# Collected data:
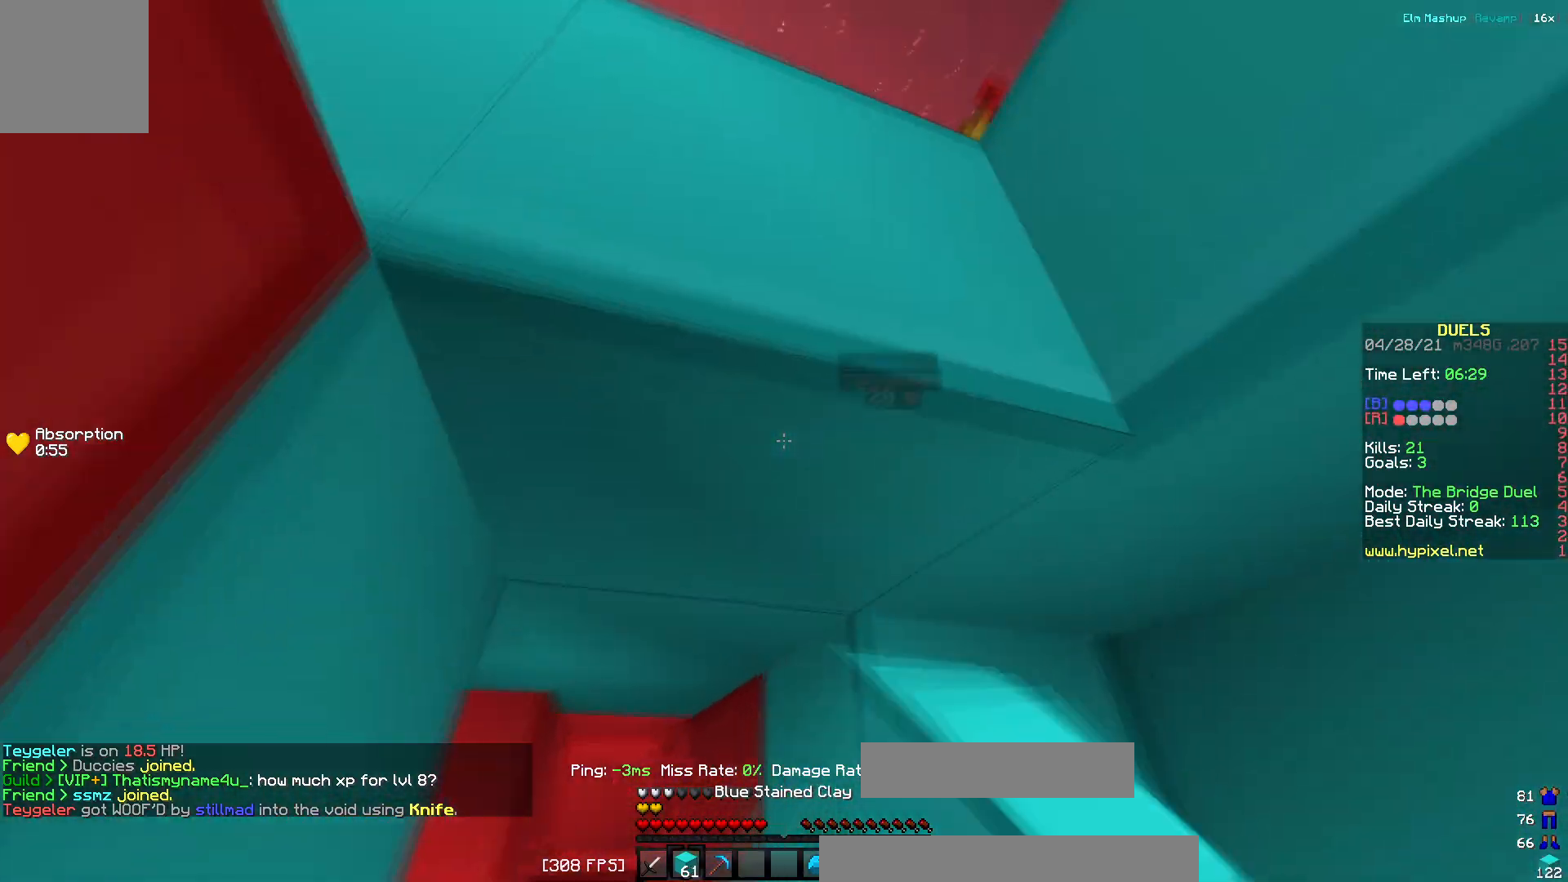
{"keys": ["a"], "events": [[33, "w", "down"], [150, "a", "down"], [350, "w", "up"]]}
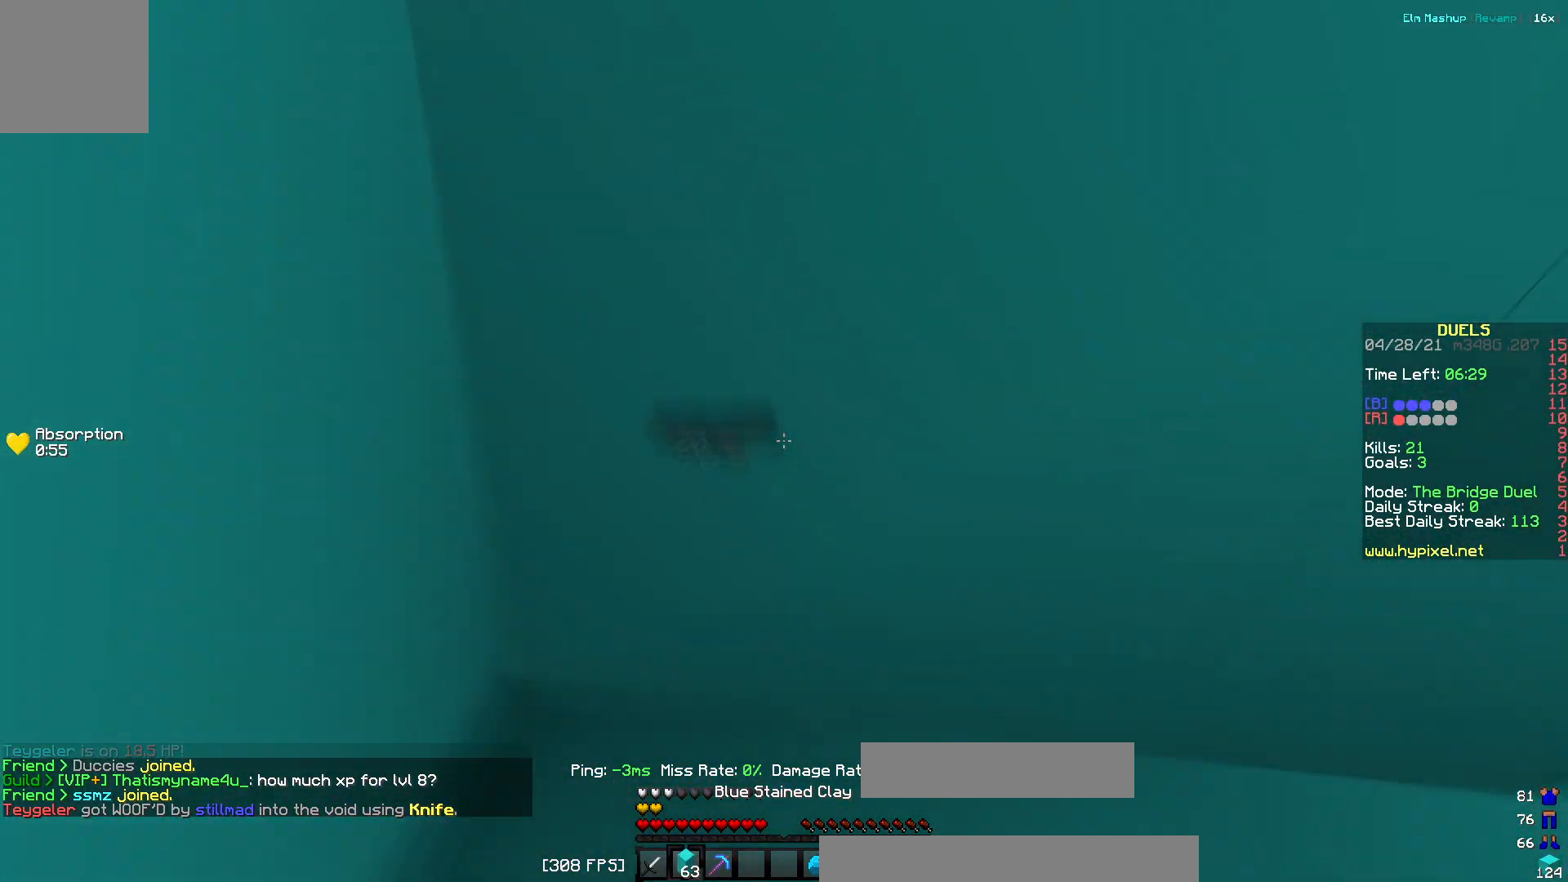
{"keys": ["a"], "events": [[16, "s", "down"], [133, "a", "up"], [166, "d", "down"], [300, "s", "up"], [367, "a", "down"], [450, "d", "up"]]}
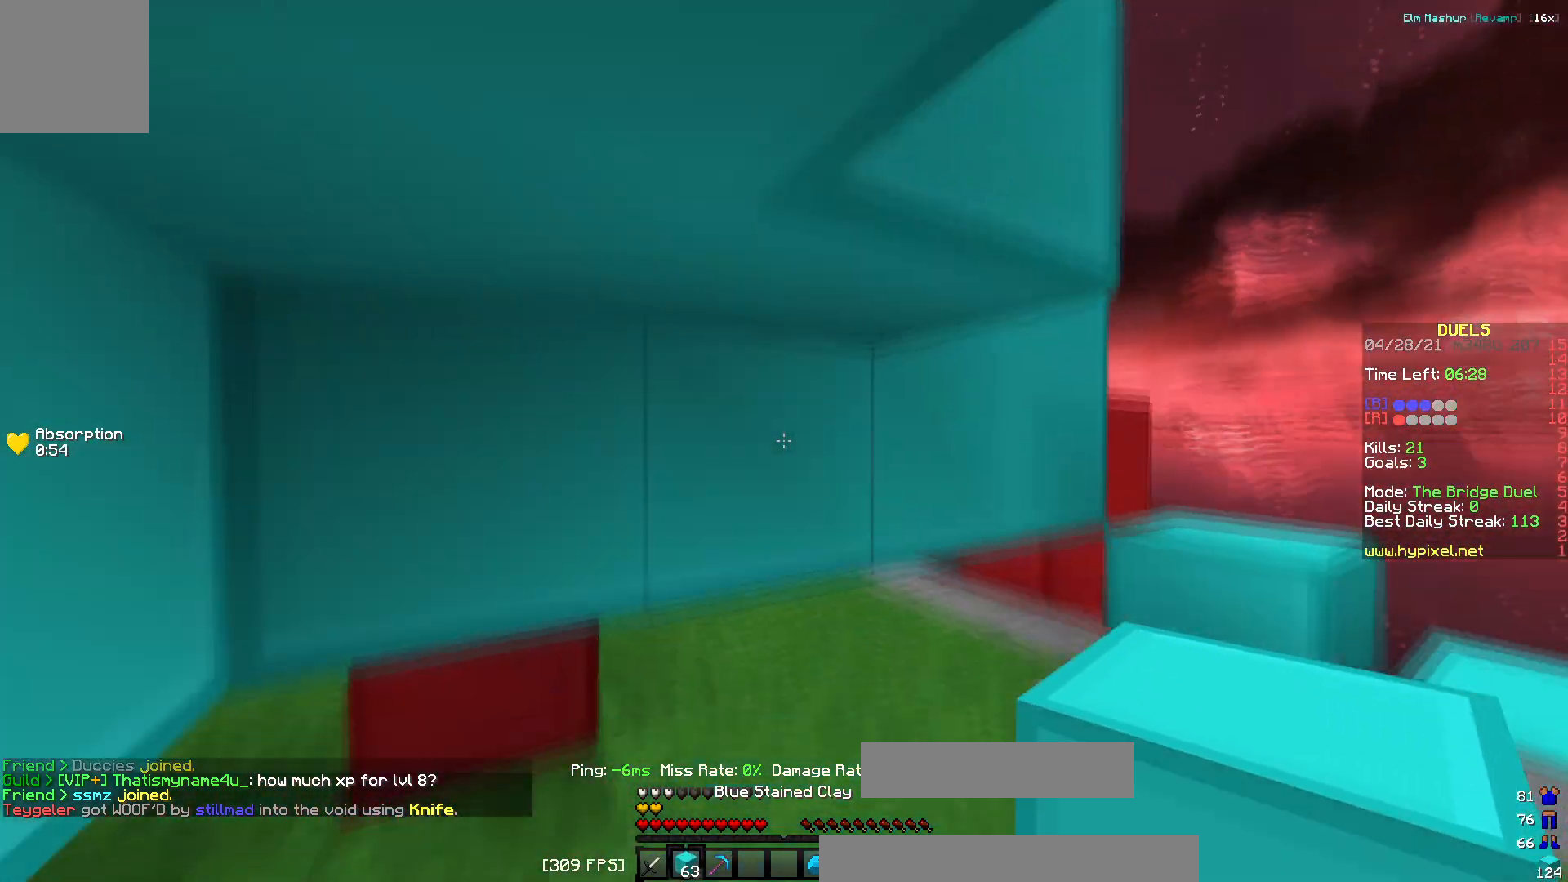
{"keys": ["d", "w"], "events": [[67, "s", "down"], [234, "a", "up"], [284, "d", "down"], [334, "s", "up"], [417, "w", "down"]]}
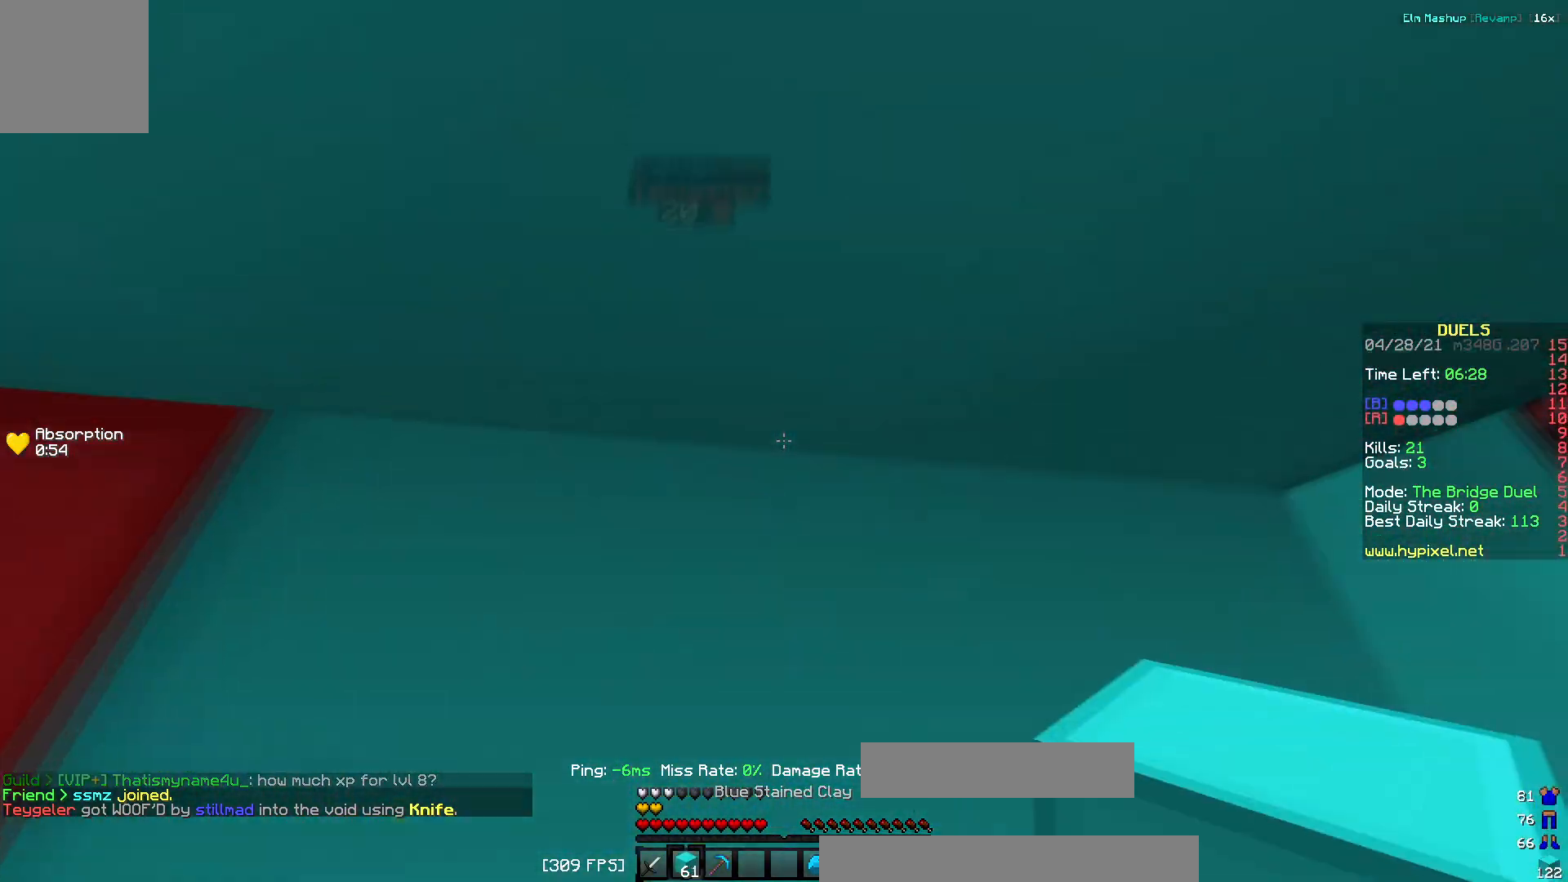
{"keys": ["d", "w"], "events": []}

# Problem:
State the number of lines of the preceding material in which the word "down" is found, and nothing more.

# Output for this exercise:
3